___ Text section ___
TCP x 5G: Mind the Gap
While we’ve been working on both TCP congestion control and wireless networking for some time, only recently did we start to look at the interactions between the two. This week’s newsletter looks at this intersection, which is a prime example of how systems thinking can be applied.
As we tie up the loose ends in the TCP Congestion Control book, I found myself reviewing the literature on optimizing TCP for wireless networks, and wondering if 5G is going to change the equation. The short answer, I believe, is yes, but the reason for that (and the history behind that reason) is fascinating. The place you have to start is to recognize that the mobile cellular network and the Internet evolved in parallel, with each treating the other as an opaque box. Each generation of the cellular network admitted a few more Internet-based mechanisms into its internal structure, but 5G is now embracing some of the best practices in building scalable Internet services. That puts us on the cusp of finally being able bridge the gap between these two global networks. By applying a systems view to the increasingly common case where TCP runs over wireless links, we can stop treating the Internet and 5G as distinct worlds, and improve the end-to-end performance of the overall system.
Both networks provide global connectivity, with the Internet traditionally treating the cellular network as an opaque last-hop technology, and the global cellular network using the Internet as a backbone interconnecting RAN aggregation points around the world. From the perspective of the TCP congestion control algorithm trying to find the available end-to-end bandwidth, the RAN has always been problematic. This is for three main reasons: (1) the wireless link has typically been the bottleneck in the end-to-end path due to the scarcity of radio spectrum, (2) the bandwidth available in the RAN can be highly variable due to a combination of device mobility and environmental factors, and (3) this environmental variability can also lead to the basestation retransmitting corrupted segments, which results in variable latency.
To further complicate matters, the internals of the RAN have been largely closed and proprietary, with vendors treating their radio scheduling algorithms as a critical piece of their intellectual property. Researchers have experimentally observed that there is significant buffering at the edge, presumably to absorb the expected contention for the radio link, and yet keeping sufficient work "close by" for whenever capacity does open up. (For example see a paper by Haiqing Jiang and colleagues in the 2012 CellNet Workshop.) This large buffer is an instance of bufferbloat, which is problematic for TCP because it causes the sender to overshoot the actual bandwidth available on the radio link, and in the process, introduces significant delay and jitter.
Other researchers, notably the authors of the BBR congestion control algorithm, have observed that the scheduler for the wireless link actually uses the number of queued packets for a given client as an input to its scheduling algorithm, rewarding senders for building up a queue by increasing the bandwidth they receive. BBR attempts to take advantage of this incentive in its design by being aggressive enough to queue at least some packets in the buffers of wireless links (but that aggression is not universally fair).
___
→ What you need to do
1. In the article, what do vendors treat as a critical piece of their intellectual property?
2. Summarize the article in two sentences.
The rows after the article are not needed for anything here.
___ Extracted records ___
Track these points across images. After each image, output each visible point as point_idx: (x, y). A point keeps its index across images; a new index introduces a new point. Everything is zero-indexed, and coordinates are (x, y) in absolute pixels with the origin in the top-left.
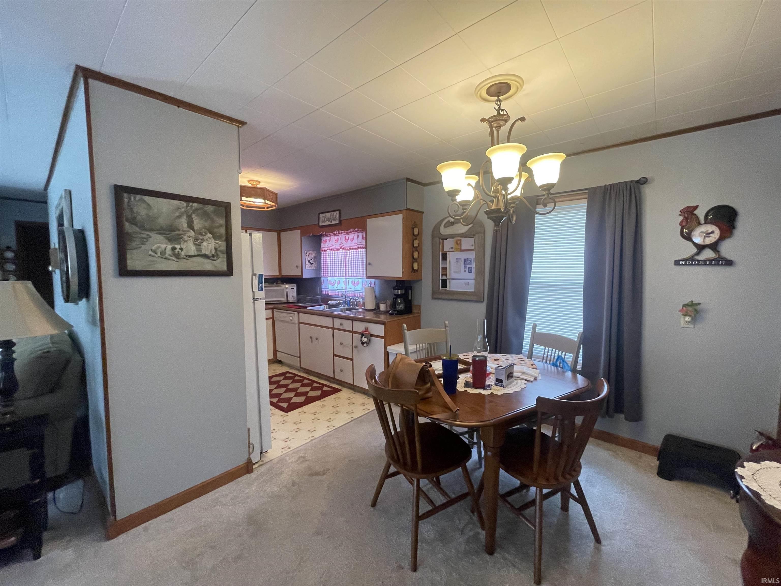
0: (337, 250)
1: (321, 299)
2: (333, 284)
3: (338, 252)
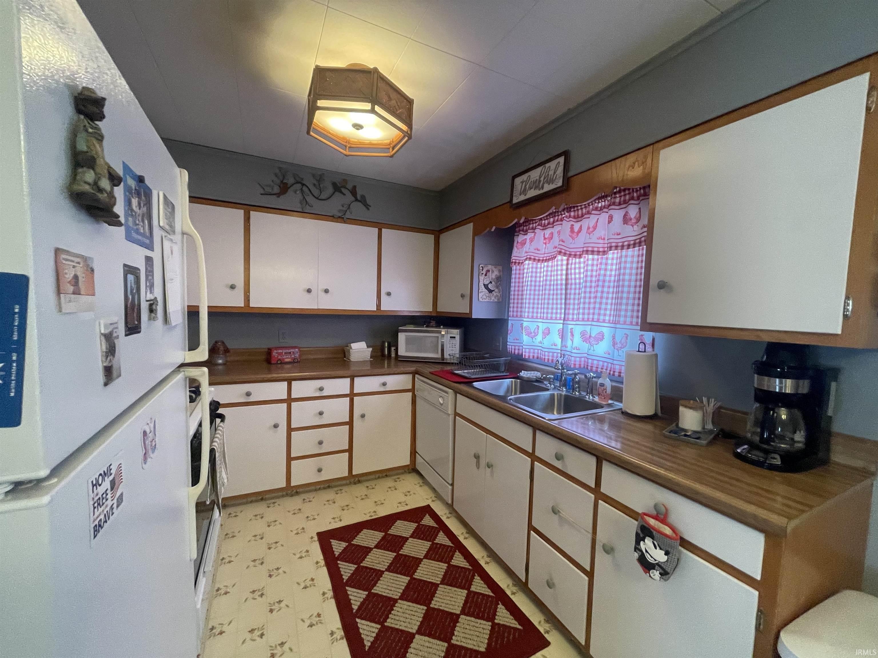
0: (547, 260)
1: (505, 364)
2: (532, 335)
3: (550, 263)
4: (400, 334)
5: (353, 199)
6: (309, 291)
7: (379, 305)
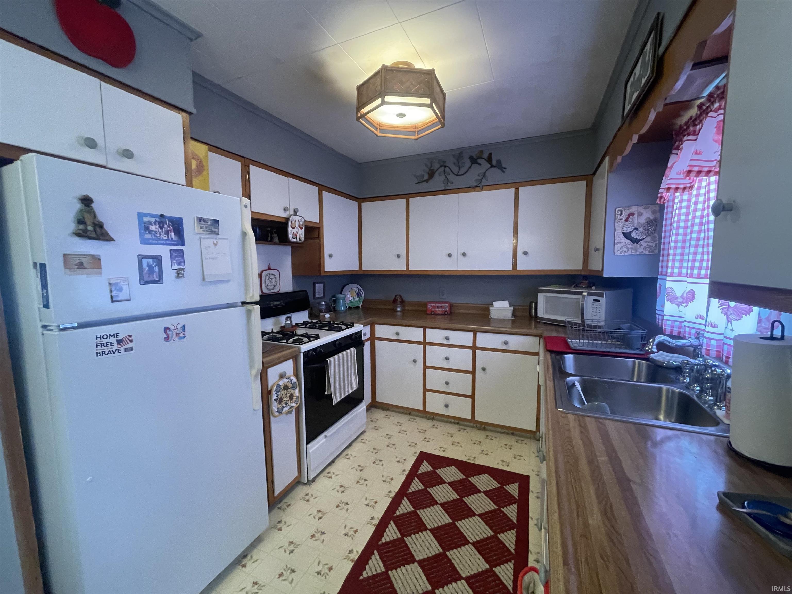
4: (539, 295)
5: (489, 166)
6: (450, 255)
7: (515, 265)
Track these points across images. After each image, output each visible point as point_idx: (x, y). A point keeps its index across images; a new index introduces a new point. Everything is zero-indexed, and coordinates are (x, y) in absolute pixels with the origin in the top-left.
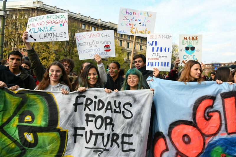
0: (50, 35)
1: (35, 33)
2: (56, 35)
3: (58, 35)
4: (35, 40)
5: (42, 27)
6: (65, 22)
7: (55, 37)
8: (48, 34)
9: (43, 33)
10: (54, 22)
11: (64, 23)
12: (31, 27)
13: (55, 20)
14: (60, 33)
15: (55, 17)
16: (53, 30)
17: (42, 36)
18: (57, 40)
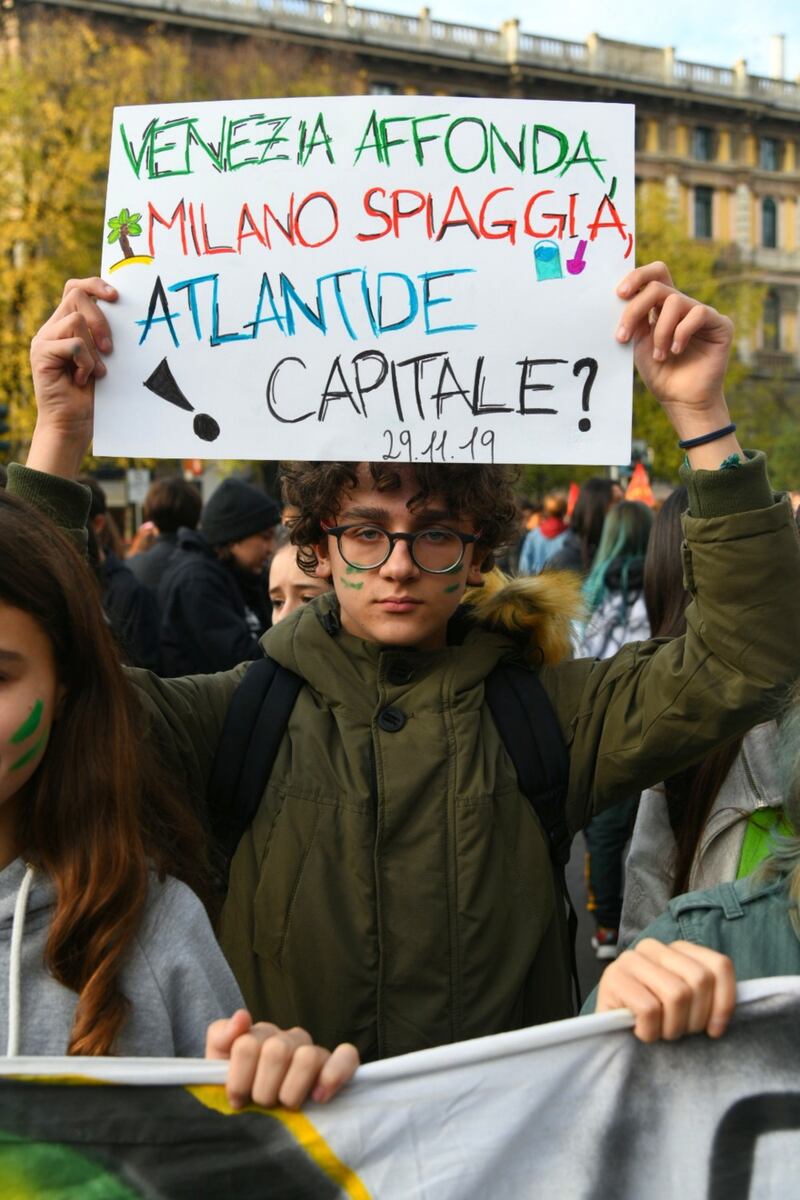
0: (405, 375)
1: (216, 340)
2: (468, 385)
3: (501, 388)
4: (206, 428)
5: (305, 269)
6: (595, 227)
7: (456, 406)
8: (370, 370)
9: (318, 348)
10: (457, 214)
11: (584, 233)
12: (172, 261)
13: (475, 190)
14: (526, 364)
15: (468, 144)
16: (438, 315)
17: (300, 390)
18: (482, 456)
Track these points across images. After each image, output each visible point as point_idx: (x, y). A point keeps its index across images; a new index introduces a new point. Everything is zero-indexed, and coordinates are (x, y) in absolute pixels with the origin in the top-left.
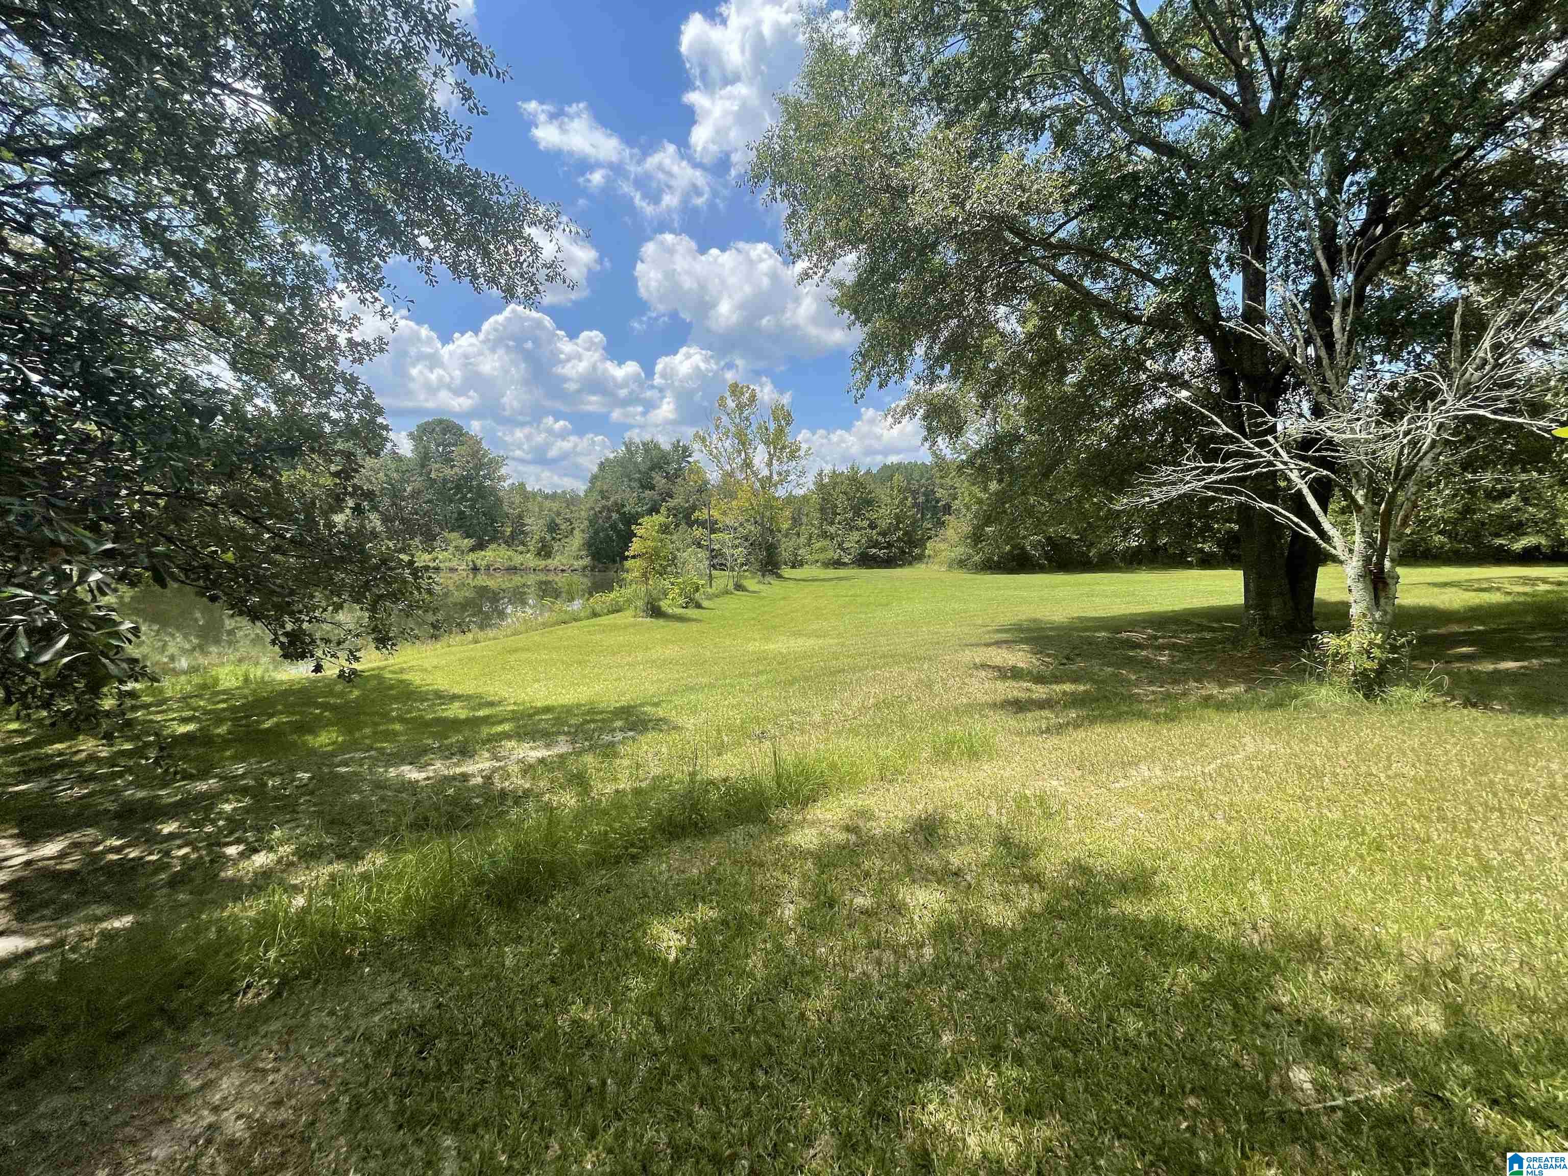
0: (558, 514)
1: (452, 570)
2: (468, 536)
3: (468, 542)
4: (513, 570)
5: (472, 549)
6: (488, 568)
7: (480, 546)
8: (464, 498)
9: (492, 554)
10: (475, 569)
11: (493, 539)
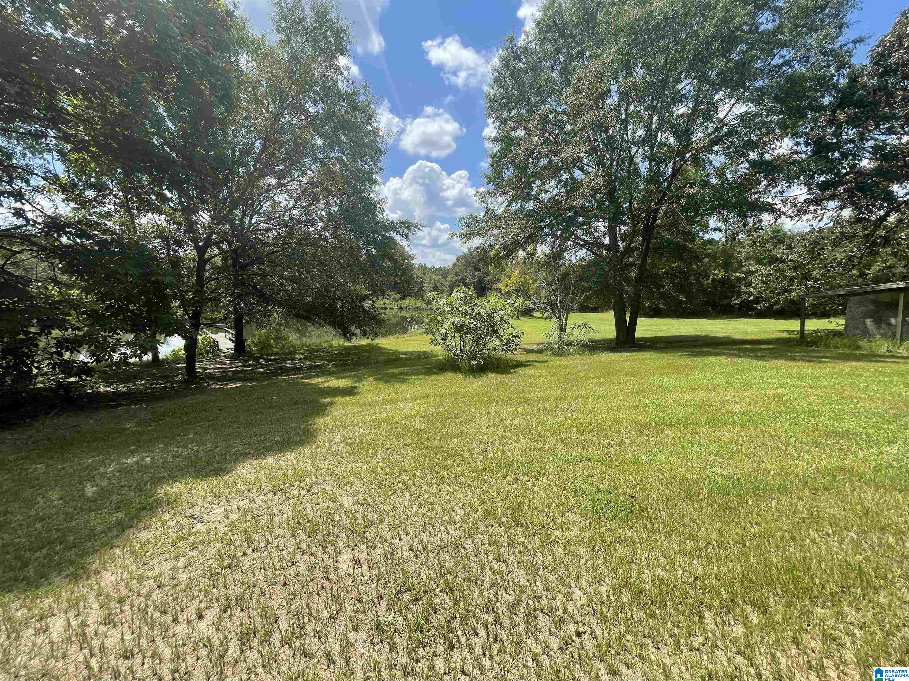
0: (438, 282)
1: (392, 309)
2: (398, 293)
3: (398, 296)
4: (417, 309)
5: (401, 299)
6: (406, 308)
7: (403, 298)
8: (397, 275)
9: (409, 302)
10: (401, 308)
11: (409, 295)
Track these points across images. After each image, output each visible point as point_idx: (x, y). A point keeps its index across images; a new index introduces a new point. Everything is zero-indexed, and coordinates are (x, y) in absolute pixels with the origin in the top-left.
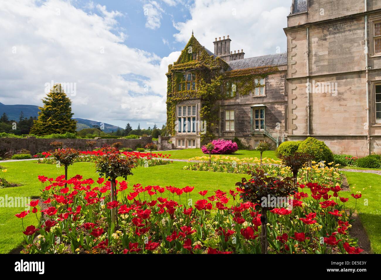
___
→ Outputs for the tasks
1. Their radio scheduling algorithms.

2. The cellular network and the Internet evolved in parallel, each treating the other as an opaque box, but 5G's adoption of best practices from scalable Internet services may let a systems view bridge the gap and improve end-to-end performance when TCP runs over wireless links. The RAN has been problematic for TCP congestion control because the wireless link is typically the bottleneck, its bandwidth is highly variable, retransmissions cause variable latency, and large edge buffers cause bufferbloat, while BBR tries to exploit schedulers that reward senders for building queues.